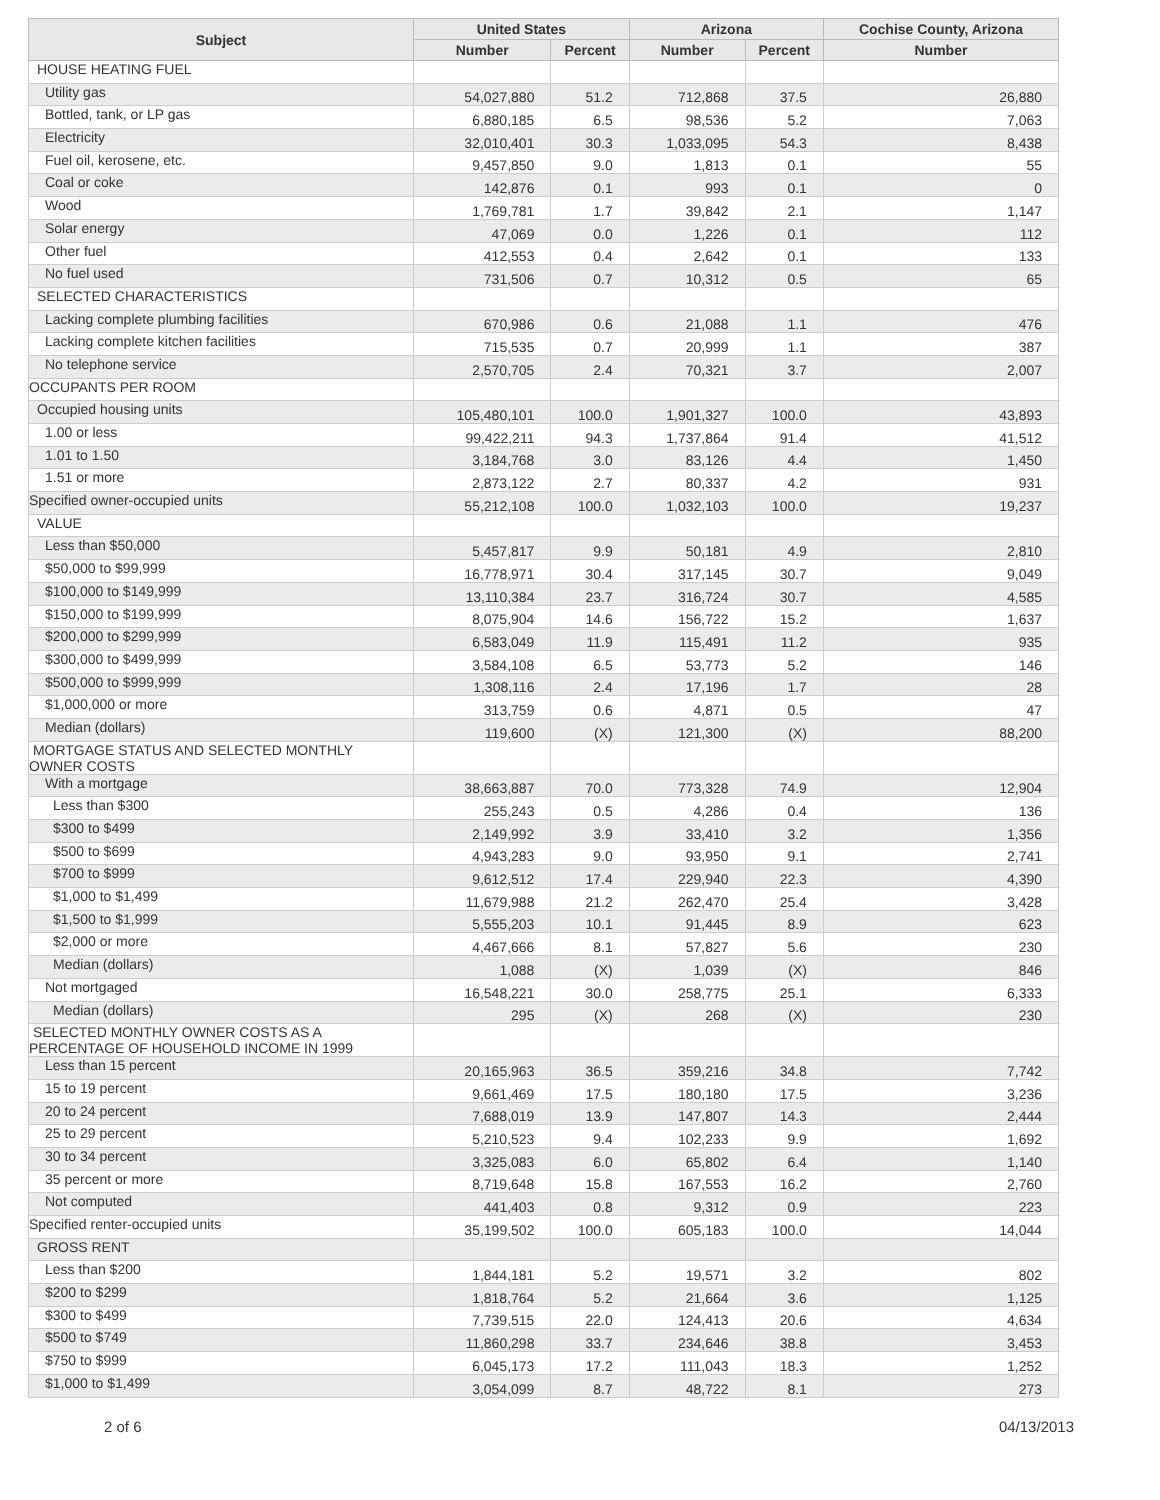| Subject | United States | | Arizona | | Cochise County, Arizona |
| --- | --- | --- | --- | --- | --- |
| | Number | Percent | Number | Percent | Number |
| HOUSE HEATING FUEL | | | | | |
| Utility gas | 54,027,880 | 51.2 | 712,868 | 37.5 | 26,880 |
| Bottled, tank, or LP gas | 6,880,185 | 6.5 | 98,536 | 5.2 | 7,063 |
| Electricity | 32,010,401 | 30.3 | 1,033,095 | 54.3 | 8,438 |
| Fuel oil, kerosene, etc. | 9,457,850 | 9.0 | 1,813 | 0.1 | 55 |
| Coal or coke | 142,876 | 0.1 | 993 | 0.1 | 0 |
| Wood | 1,769,781 | 1.7 | 39,842 | 2.1 | 1,147 |
| Solar energy | 47,069 | 0.0 | 1,226 | 0.1 | 112 |
| Other fuel | 412,553 | 0.4 | 2,642 | 0.1 | 133 |
| No fuel used | 731,506 | 0.7 | 10,312 | 0.5 | 65 |
| SELECTED CHARACTERISTICS | | | | | |
| Lacking complete plumbing facilities | 670,986 | 0.6 | 21,088 | 1.1 | 476 |
| Lacking complete kitchen facilities | 715,535 | 0.7 | 20,999 | 1.1 | 387 |
| No telephone service | 2,570,705 | 2.4 | 70,321 | 3.7 | 2,007 |
| OCCUPANTS PER ROOM | | | | | |
| Occupied housing units | 105,480,101 | 100.0 | 1,901,327 | 100.0 | 43,893 |
| 1.00 or less | 99,422,211 | 94.3 | 1,737,864 | 91.4 | 41,512 |
| 1.01 to 1.50 | 3,184,768 | 3.0 | 83,126 | 4.4 | 1,450 |
| 1.51 or more | 2,873,122 | 2.7 | 80,337 | 4.2 | 931 |
| Specified owner-occupied units | 55,212,108 | 100.0 | 1,032,103 | 100.0 | 19,237 |
| VALUE | | | | | |
| Less than $50,000 | 5,457,817 | 9.9 | 50,181 | 4.9 | 2,810 |
| $50,000 to $99,999 | 16,778,971 | 30.4 | 317,145 | 30.7 | 9,049 |
| $100,000 to $149,999 | 13,110,384 | 23.7 | 316,724 | 30.7 | 4,585 |
| $150,000 to $199,999 | 8,075,904 | 14.6 | 156,722 | 15.2 | 1,637 |
| $200,000 to $299,999 | 6,583,049 | 11.9 | 115,491 | 11.2 | 935 |
| $300,000 to $499,999 | 3,584,108 | 6.5 | 53,773 | 5.2 | 146 |
| $500,000 to $999,999 | 1,308,116 | 2.4 | 17,196 | 1.7 | 28 |
| $1,000,000 or more | 313,759 | 0.6 | 4,871 | 0.5 | 47 |
| Median (dollars) | 119,600 | (X) | 121,300 | (X) | 88,200 |
| MORTGAGE STATUS AND SELECTED MONTHLY OWNER COSTS | | | | | |
| With a mortgage | 38,663,887 | 70.0 | 773,328 | 74.9 | 12,904 |
| Less than $300 | 255,243 | 0.5 | 4,286 | 0.4 | 136 |
| $300 to $499 | 2,149,992 | 3.9 | 33,410 | 3.2 | 1,356 |
| $500 to $699 | 4,943,283 | 9.0 | 93,950 | 9.1 | 2,741 |
| $700 to $999 | 9,612,512 | 17.4 | 229,940 | 22.3 | 4,390 |
| $1,000 to $1,499 | 11,679,988 | 21.2 | 262,470 | 25.4 | 3,428 |
| $1,500 to $1,999 | 5,555,203 | 10.1 | 91,445 | 8.9 | 623 |
| $2,000 or more | 4,467,666 | 8.1 | 57,827 | 5.6 | 230 |
| Median (dollars) | 1,088 | (X) | 1,039 | (X) | 846 |
| Not mortgaged | 16,548,221 | 30.0 | 258,775 | 25.1 | 6,333 |
| Median (dollars) | 295 | (X) | 268 | (X) | 230 |
| SELECTED MONTHLY OWNER COSTS AS A PERCENTAGE OF HOUSEHOLD INCOME IN 1999 | | | | | |
| Less than 15 percent | 20,165,963 | 36.5 | 359,216 | 34.8 | 7,742 |
| 15 to 19 percent | 9,661,469 | 17.5 | 180,180 | 17.5 | 3,236 |
| 20 to 24 percent | 7,688,019 | 13.9 | 147,807 | 14.3 | 2,444 |
| 25 to 29 percent | 5,210,523 | 9.4 | 102,233 | 9.9 | 1,692 |
| 30 to 34 percent | 3,325,083 | 6.0 | 65,802 | 6.4 | 1,140 |
| 35 percent or more | 8,719,648 | 15.8 | 167,553 | 16.2 | 2,760 |
| Not computed | 441,403 | 0.8 | 9,312 | 0.9 | 223 |
| Specified renter-occupied units | 35,199,502 | 100.0 | 605,183 | 100.0 | 14,044 |
| GROSS RENT | | | | | |
| Less than $200 | 1,844,181 | 5.2 | 19,571 | 3.2 | 802 |
| $200 to $299 | 1,818,764 | 5.2 | 21,664 | 3.6 | 1,125 |
| $300 to $499 | 7,739,515 | 22.0 | 124,413 | 20.6 | 4,634 |
| $500 to $749 | 11,860,298 | 33.7 | 234,646 | 38.8 | 3,453 |
| $750 to $999 | 6,045,173 | 17.2 | 111,043 | 18.3 | 1,252 |
| $1,000 to $1,499 | 3,054,099 | 8.7 | 48,722 | 8.1 | 273 |
2 of 6 04/13/2013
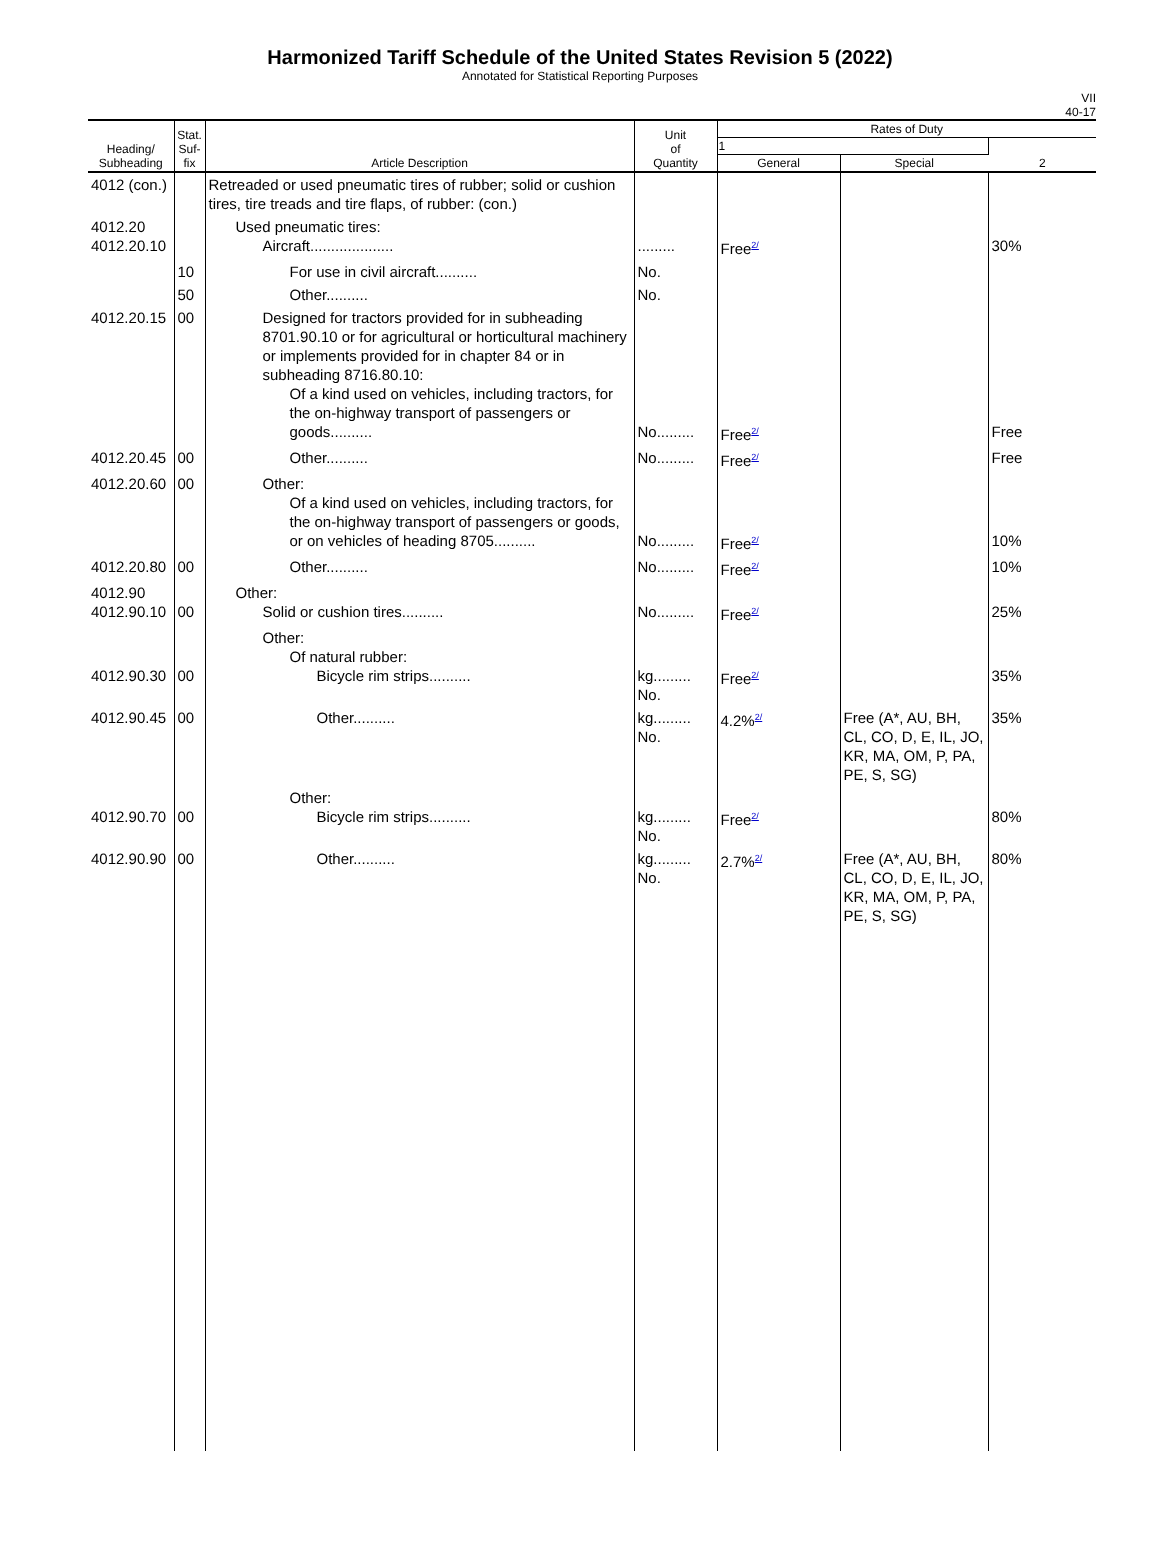Harmonized Tariff Schedule of the United States Revision 5 (2022)
Annotated for Statistical Reporting Purposes
VII
40-17
| Heading/ Subheading | Stat. Suf- fix | Article Description | Unit of Quantity | Rates of Duty | | |
| --- | --- | --- | --- | --- | --- | --- |
| | | | | 1 | | 2 |
| | | | | General | Special | |
| 4012 (con.) | | Retreaded or used pneumatic tires of rubber; solid or cushion tires, tire treads and tire flaps, of rubber: (con.) | | | | |
| 4012.20 4012.20.10 | | Used pneumatic tires: Aircraft.................... | ......... | Free<sup>2/</sup> | | 30% |
| | 10 | For use in civil aircraft.......... | No. | | | |
| | 50 | Other.......... | No. | | | |
| 4012.20.15 | 00 | Designed for tractors provided for in subheading 8701.90.10 or for agricultural or horticultural machinery or implements provided for in chapter 84 or in subheading 8716.80.10: Of a kind used on vehicles, including tractors, for the on-highway transport of passengers or goods.......... | No......... | Free<sup>2/</sup> | | Free |
| 4012.20.45 | 00 | Other.......... | No......... | Free<sup>2/</sup> | | Free |
| 4012.20.60 | 00 | Other: Of a kind used on vehicles, including tractors, for the on-highway transport of passengers or goods, or on vehicles of heading 8705.......... | No......... | Free<sup>2/</sup> | | 10% |
| 4012.20.80 | 00 | Other.......... | No......... | Free<sup>2/</sup> | | 10% |
| 4012.90 4012.90.10 | 00 | Other: Solid or cushion tires.......... | No......... | Free<sup>2/</sup> | | 25% |
| 4012.90.30 | 00 | Other: Of natural rubber: Bicycle rim strips.......... | kg......... No. | Free<sup>2/</sup> | | 35% |
| 4012.90.45 | 00 | Other.......... | kg......... No. | 4.2%<sup>2/</sup> | Free (A*, AU, BH, CL, CO, D, E, IL, JO, KR, MA, OM, P, PA, PE, S, SG) | 35% |
| 4012.90.70 | 00 | Other: Bicycle rim strips.......... | kg......... No. | Free<sup>2/</sup> | | 80% |
| 4012.90.90 | 00 | Other.......... | kg......... No. | 2.7%<sup>2/</sup> | Free (A*, AU, BH, CL, CO, D, E, IL, JO, KR, MA, OM, P, PA, PE, S, SG) | 80% |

◆ The problem ◆
Show every line of the listing that includes the word "dollars".

◆ Written solution ◆
| Median (dollars) | 119,600 | (X) | 121,300 | (X) | 88,200 |
| Median (dollars) | 1,088 | (X) | 1,039 | (X) | 846 |
| Median (dollars) | 295 | (X) | 268 | (X) | 230 |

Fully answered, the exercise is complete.